Auch Siegfried Gentsch erlebte die Pogromgewalt in Plauen, die er in seinen 1999 erschienenen Kindheitserinnerungen niederschrieb (Gentsch, Siegfried: Meine Kindheit im tausendjährigen Reich. Ein Plauener berichtet aus seinem Leben, Berlin 1999).
Geschäftszerstörungen
Gentsch erinnerte:
„Ein weiteres spontanes, aber dafür um so tiefgründigeres Erlebnis hinterließ bei mir im Jahre 1938 die Reichskristallnacht, wo gerade diese Uniformierten Fenster einwarfen, Läden zerstörten sowie Menschen verschleppten oder fast zu Tode prügelten – und die Polizei sah tatenlos zu oder war überhaupt nicht präsent.

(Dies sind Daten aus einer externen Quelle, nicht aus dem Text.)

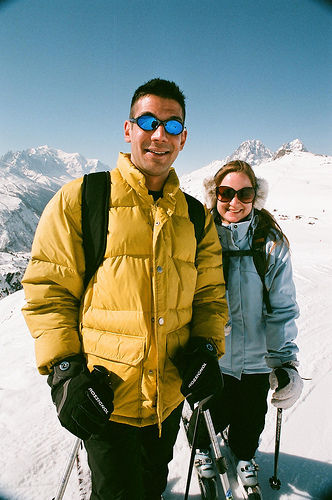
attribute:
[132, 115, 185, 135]
goggles — on skier, on man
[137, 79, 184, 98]
hair — black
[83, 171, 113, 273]
backpack — on man, on back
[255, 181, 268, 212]
woman — wearing ear muffs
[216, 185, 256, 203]
sunglasses — on woman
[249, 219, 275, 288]
backpack — on woman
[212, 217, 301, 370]
coat — blue, light blue, unbuttoned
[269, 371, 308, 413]
glove — on hand, white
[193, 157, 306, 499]
girl — wearing skis, skiing, holding ski pole, wearing sunglasses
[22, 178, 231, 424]
coat — yellow, ski jacket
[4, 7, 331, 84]
sky — blue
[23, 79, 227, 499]
people — smiling, together, wearing sunglasses, wearing jacket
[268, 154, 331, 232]
snow — white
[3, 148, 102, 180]
mountain — covered with snow, in back, snow covered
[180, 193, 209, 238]
strap — black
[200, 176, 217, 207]
muff — on head, white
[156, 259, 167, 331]
buttons — metal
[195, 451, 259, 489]
boots — gray, blue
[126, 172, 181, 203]
collar — on coat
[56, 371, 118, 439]
glove — black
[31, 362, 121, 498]
pole — to the right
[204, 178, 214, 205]
ear muffs — furry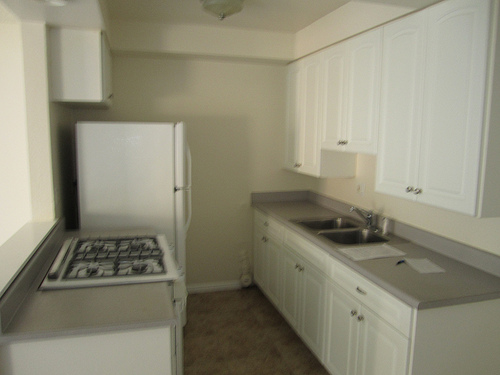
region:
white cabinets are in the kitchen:
[7, 7, 498, 372]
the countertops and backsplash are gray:
[8, 190, 498, 333]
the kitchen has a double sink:
[287, 200, 394, 251]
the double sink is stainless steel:
[288, 211, 388, 247]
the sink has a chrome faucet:
[346, 204, 381, 234]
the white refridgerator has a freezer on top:
[71, 118, 193, 330]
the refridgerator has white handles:
[170, 135, 197, 245]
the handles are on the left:
[174, 135, 199, 238]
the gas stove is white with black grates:
[45, 229, 192, 372]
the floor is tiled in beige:
[181, 278, 333, 373]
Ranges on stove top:
[65, 230, 167, 280]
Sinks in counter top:
[295, 212, 386, 255]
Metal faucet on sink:
[343, 201, 380, 232]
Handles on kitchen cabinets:
[289, 259, 306, 278]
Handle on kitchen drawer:
[348, 280, 373, 301]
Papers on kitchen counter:
[333, 234, 445, 286]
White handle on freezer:
[182, 144, 197, 188]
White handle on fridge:
[180, 189, 198, 232]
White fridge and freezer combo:
[70, 117, 197, 289]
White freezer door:
[170, 114, 185, 191]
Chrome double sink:
[295, 204, 388, 249]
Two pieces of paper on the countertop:
[340, 237, 442, 279]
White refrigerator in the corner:
[71, 116, 193, 328]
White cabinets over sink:
[317, 34, 377, 156]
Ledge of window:
[0, 212, 55, 280]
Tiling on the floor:
[183, 288, 327, 371]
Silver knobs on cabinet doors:
[343, 303, 371, 324]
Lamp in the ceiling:
[193, 0, 248, 19]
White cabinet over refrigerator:
[46, 27, 118, 105]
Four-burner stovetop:
[60, 232, 163, 286]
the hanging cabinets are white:
[275, 0, 491, 216]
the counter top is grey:
[241, 180, 498, 312]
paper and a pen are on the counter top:
[387, 254, 447, 279]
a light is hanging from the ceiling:
[205, 3, 250, 22]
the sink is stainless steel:
[282, 216, 388, 252]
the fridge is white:
[72, 119, 187, 308]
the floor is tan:
[177, 282, 332, 373]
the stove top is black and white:
[45, 228, 175, 283]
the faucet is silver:
[347, 202, 375, 232]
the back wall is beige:
[60, 40, 310, 297]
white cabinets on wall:
[280, 6, 492, 216]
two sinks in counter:
[303, 214, 383, 250]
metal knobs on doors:
[400, 179, 426, 198]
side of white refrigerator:
[81, 122, 192, 236]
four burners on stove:
[58, 231, 172, 289]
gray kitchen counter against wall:
[261, 194, 498, 316]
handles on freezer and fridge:
[178, 144, 196, 236]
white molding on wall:
[183, 279, 250, 295]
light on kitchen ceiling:
[200, 0, 245, 23]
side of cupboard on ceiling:
[47, 26, 119, 111]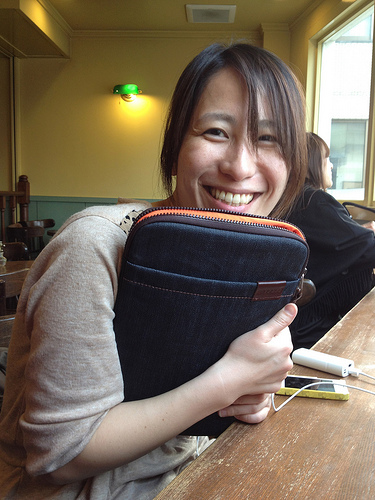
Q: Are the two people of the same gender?
A: Yes, all the people are female.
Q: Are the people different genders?
A: No, all the people are female.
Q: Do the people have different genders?
A: No, all the people are female.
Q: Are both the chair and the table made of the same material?
A: Yes, both the chair and the table are made of wood.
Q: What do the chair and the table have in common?
A: The material, both the chair and the table are wooden.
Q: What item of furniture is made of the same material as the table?
A: The chair is made of the same material as the table.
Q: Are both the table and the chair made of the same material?
A: Yes, both the table and the chair are made of wood.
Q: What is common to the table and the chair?
A: The material, both the table and the chair are wooden.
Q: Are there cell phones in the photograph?
A: Yes, there is a cell phone.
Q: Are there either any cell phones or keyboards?
A: Yes, there is a cell phone.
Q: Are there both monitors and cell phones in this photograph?
A: No, there is a cell phone but no monitors.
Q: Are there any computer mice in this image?
A: No, there are no computer mice.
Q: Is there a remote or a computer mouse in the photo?
A: No, there are no computer mice or remote controls.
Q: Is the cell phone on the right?
A: Yes, the cell phone is on the right of the image.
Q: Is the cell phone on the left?
A: No, the cell phone is on the right of the image.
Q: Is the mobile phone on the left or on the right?
A: The mobile phone is on the right of the image.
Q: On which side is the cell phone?
A: The cell phone is on the right of the image.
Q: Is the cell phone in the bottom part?
A: Yes, the cell phone is in the bottom of the image.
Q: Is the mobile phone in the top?
A: No, the mobile phone is in the bottom of the image.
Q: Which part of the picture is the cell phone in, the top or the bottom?
A: The cell phone is in the bottom of the image.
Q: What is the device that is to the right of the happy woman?
A: The device is a cell phone.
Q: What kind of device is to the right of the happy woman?
A: The device is a cell phone.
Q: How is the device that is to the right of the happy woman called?
A: The device is a cell phone.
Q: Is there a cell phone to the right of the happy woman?
A: Yes, there is a cell phone to the right of the woman.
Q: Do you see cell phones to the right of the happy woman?
A: Yes, there is a cell phone to the right of the woman.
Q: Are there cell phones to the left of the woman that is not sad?
A: No, the cell phone is to the right of the woman.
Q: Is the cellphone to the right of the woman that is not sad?
A: Yes, the cellphone is to the right of the woman.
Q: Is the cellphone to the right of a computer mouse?
A: No, the cellphone is to the right of the woman.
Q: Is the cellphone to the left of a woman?
A: No, the cellphone is to the right of a woman.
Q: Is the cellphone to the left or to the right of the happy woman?
A: The cellphone is to the right of the woman.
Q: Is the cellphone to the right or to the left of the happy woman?
A: The cellphone is to the right of the woman.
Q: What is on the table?
A: The cellphone is on the table.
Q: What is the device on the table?
A: The device is a cell phone.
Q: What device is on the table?
A: The device is a cell phone.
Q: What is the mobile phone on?
A: The mobile phone is on the table.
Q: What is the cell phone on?
A: The mobile phone is on the table.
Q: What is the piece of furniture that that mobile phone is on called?
A: The piece of furniture is a table.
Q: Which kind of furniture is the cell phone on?
A: The mobile phone is on the table.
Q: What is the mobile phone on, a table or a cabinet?
A: The mobile phone is on a table.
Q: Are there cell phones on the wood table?
A: Yes, there is a cell phone on the table.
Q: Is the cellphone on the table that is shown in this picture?
A: Yes, the cellphone is on the table.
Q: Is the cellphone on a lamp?
A: No, the cellphone is on the table.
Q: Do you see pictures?
A: No, there are no pictures.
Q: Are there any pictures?
A: No, there are no pictures.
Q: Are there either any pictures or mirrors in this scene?
A: No, there are no pictures or mirrors.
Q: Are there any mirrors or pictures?
A: No, there are no pictures or mirrors.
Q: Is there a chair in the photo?
A: Yes, there is a chair.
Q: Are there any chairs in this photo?
A: Yes, there is a chair.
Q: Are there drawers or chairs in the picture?
A: Yes, there is a chair.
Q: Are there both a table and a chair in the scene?
A: Yes, there are both a chair and a table.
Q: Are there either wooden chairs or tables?
A: Yes, there is a wood chair.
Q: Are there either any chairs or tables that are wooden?
A: Yes, the chair is wooden.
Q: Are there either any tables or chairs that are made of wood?
A: Yes, the chair is made of wood.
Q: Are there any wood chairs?
A: Yes, there is a wood chair.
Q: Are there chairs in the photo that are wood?
A: Yes, there is a wood chair.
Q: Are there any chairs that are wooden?
A: Yes, there is a chair that is wooden.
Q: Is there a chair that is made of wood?
A: Yes, there is a chair that is made of wood.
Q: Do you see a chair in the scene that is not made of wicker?
A: Yes, there is a chair that is made of wood.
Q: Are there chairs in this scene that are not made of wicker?
A: Yes, there is a chair that is made of wood.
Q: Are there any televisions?
A: No, there are no televisions.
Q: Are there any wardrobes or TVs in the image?
A: No, there are no TVs or wardrobes.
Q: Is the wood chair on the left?
A: Yes, the chair is on the left of the image.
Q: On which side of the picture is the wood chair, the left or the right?
A: The chair is on the left of the image.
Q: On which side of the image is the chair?
A: The chair is on the left of the image.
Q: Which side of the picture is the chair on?
A: The chair is on the left of the image.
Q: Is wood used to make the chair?
A: Yes, the chair is made of wood.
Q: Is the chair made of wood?
A: Yes, the chair is made of wood.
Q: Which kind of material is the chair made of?
A: The chair is made of wood.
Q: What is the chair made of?
A: The chair is made of wood.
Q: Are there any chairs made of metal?
A: No, there is a chair but it is made of wood.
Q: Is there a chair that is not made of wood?
A: No, there is a chair but it is made of wood.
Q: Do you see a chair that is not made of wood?
A: No, there is a chair but it is made of wood.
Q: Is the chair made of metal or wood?
A: The chair is made of wood.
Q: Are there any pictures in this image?
A: No, there are no pictures.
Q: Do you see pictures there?
A: No, there are no pictures.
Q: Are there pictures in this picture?
A: No, there are no pictures.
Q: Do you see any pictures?
A: No, there are no pictures.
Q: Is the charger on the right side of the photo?
A: Yes, the charger is on the right of the image.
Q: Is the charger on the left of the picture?
A: No, the charger is on the right of the image.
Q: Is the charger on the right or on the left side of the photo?
A: The charger is on the right of the image.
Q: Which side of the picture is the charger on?
A: The charger is on the right of the image.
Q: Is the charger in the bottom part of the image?
A: Yes, the charger is in the bottom of the image.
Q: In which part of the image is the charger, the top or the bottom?
A: The charger is in the bottom of the image.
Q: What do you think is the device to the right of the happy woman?
A: The device is a charger.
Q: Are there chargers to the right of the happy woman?
A: Yes, there is a charger to the right of the woman.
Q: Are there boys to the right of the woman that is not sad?
A: No, there is a charger to the right of the woman.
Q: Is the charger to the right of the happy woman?
A: Yes, the charger is to the right of the woman.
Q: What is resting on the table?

Daß es sich bei den betroffenen Personen um Juden handelte, dafür besaß ich als Steppke kein Verständnis; für mich waren es Menschen, denen Böses geschah, denen man eigentlich helfen müßte. Für mich tat sich in diesem Zusammenhang ein tiefer Widerspruch auf. Nämlich der, wenn wir als Kinder eine Fensterscheibe einschlugen oder ein kleineres Kind verprügelten, dann war die Polizei sofort präsent, bestrafte uns und wir bekamen obendrein vom Vater noch Maulschellen. Aber in diesem Falle durften erwachsene Uniformierte all solches tun; ja, sie erhielten von einer nicht geringen Anzahl an Zuschauern Beifall und wurden teilweise sogar aufgefordert, noch härter durchzugreifen. Meinen Vater, der mit diesem pöbelhaften Vorgehen der SA, SS und der Hitlerjugend sicher nicht einverstanden war, erlebte ich das erste Mal sprachlos. Er gab mir auf meine Fragen keine Antwort und versuchte ständig, das Gespräch in eine andere Richtung zu drängen. Meine Mutter erklärte sich mit dem Vorgehen ihrer Parteigenossen nicht einverstanden, denn als sanftmütiger Mensch verabscheute sie gewaltsames Vorgehen gegen Menschen. In ihrer Ratlosigkeit versuchte sie mich und sich selbst mit der Annahme zu beruhigen, daß diese Ausschreitungen offensichtlich nur die Handlung einzelner seien, die vom Führer sicher dafür bestraft würden. us der heutigen Sicht ist eine solche Naivität nahezu erschreckend. Aber es gab eine Reihe anderer, die ebenso dachten und damit ihr eigenes Gewissen beruhigen wollten. In welche Gewissenskonflikte solche Menschen einige Jahre später kommen sollten, kann man nur ahnen“ (S. 13 f.).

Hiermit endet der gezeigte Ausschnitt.